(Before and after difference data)
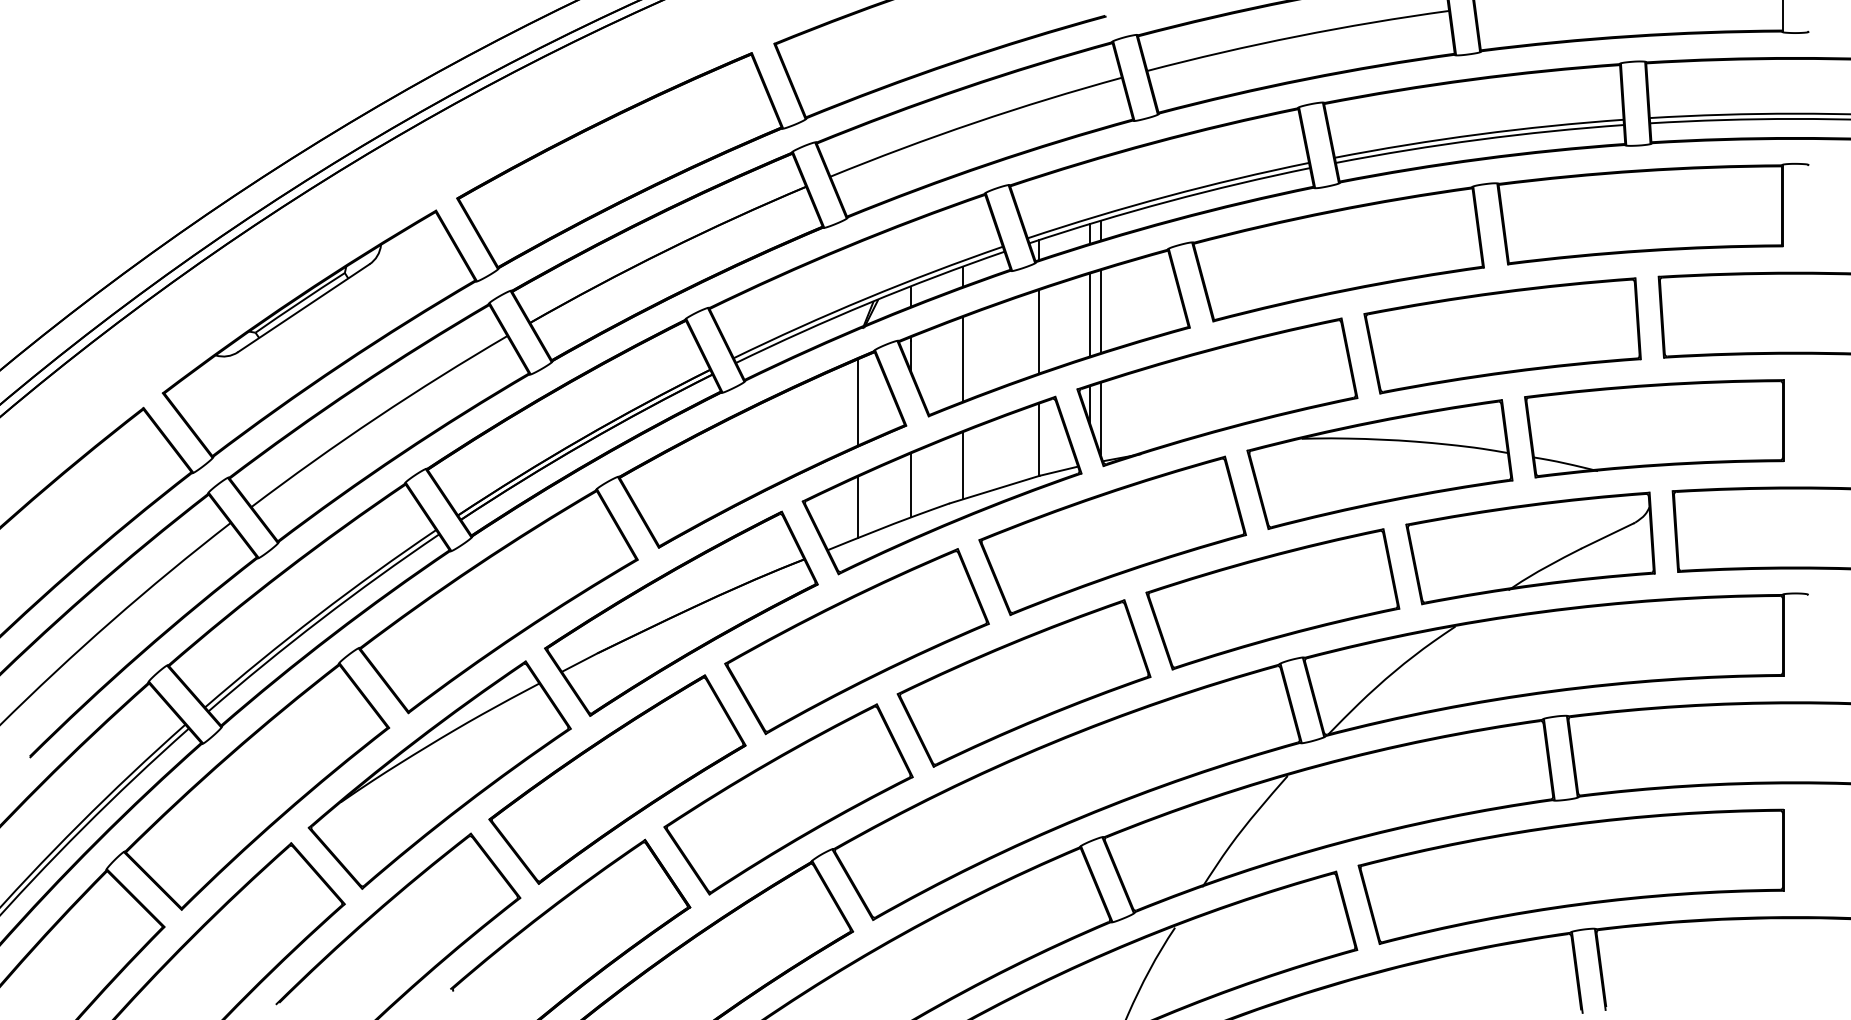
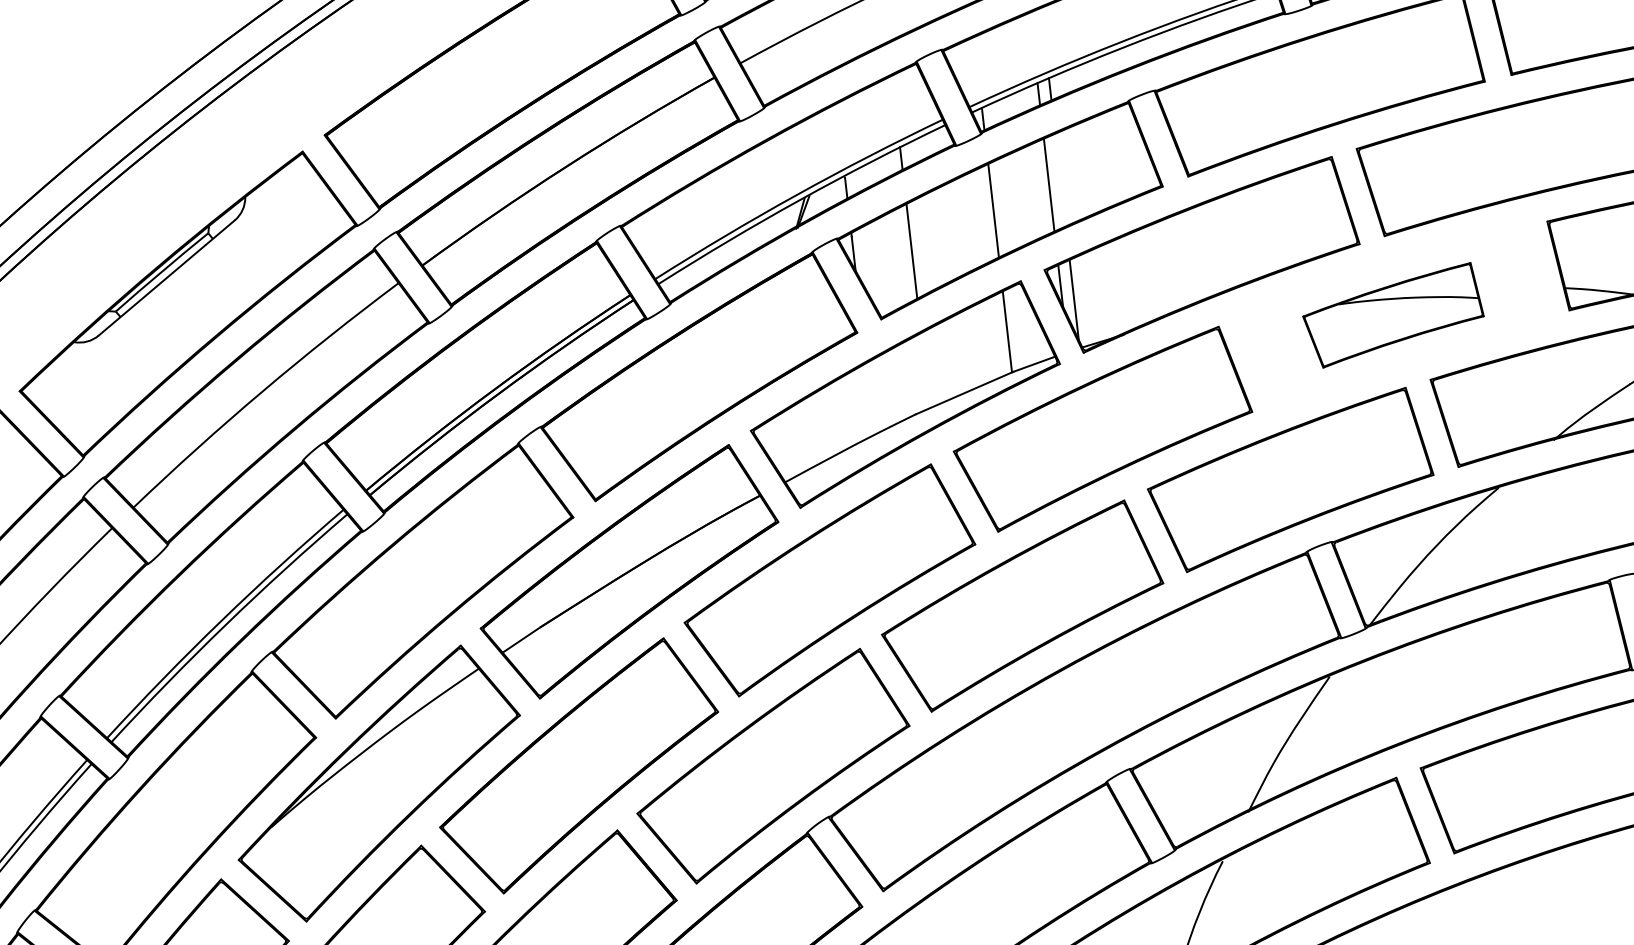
line: (1100, 311) -> (1060, 179), removed
line: (858, 402) -> (800, 312), removed
part: (1379, 464) -> (1392, 315), size x0.6
line: (962, 465) -> (925, 370), removed
line: (911, 485) -> (870, 399), removed
line: (858, 507) -> (814, 430), removed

[Instructions to follow]
Go through the records and pull out each line that includes the word "removed".

[Exercise result]
line: (1100, 311) -> (1060, 179), removed
line: (858, 402) -> (800, 312), removed
line: (962, 465) -> (925, 370), removed
line: (911, 485) -> (870, 399), removed
line: (858, 507) -> (814, 430), removed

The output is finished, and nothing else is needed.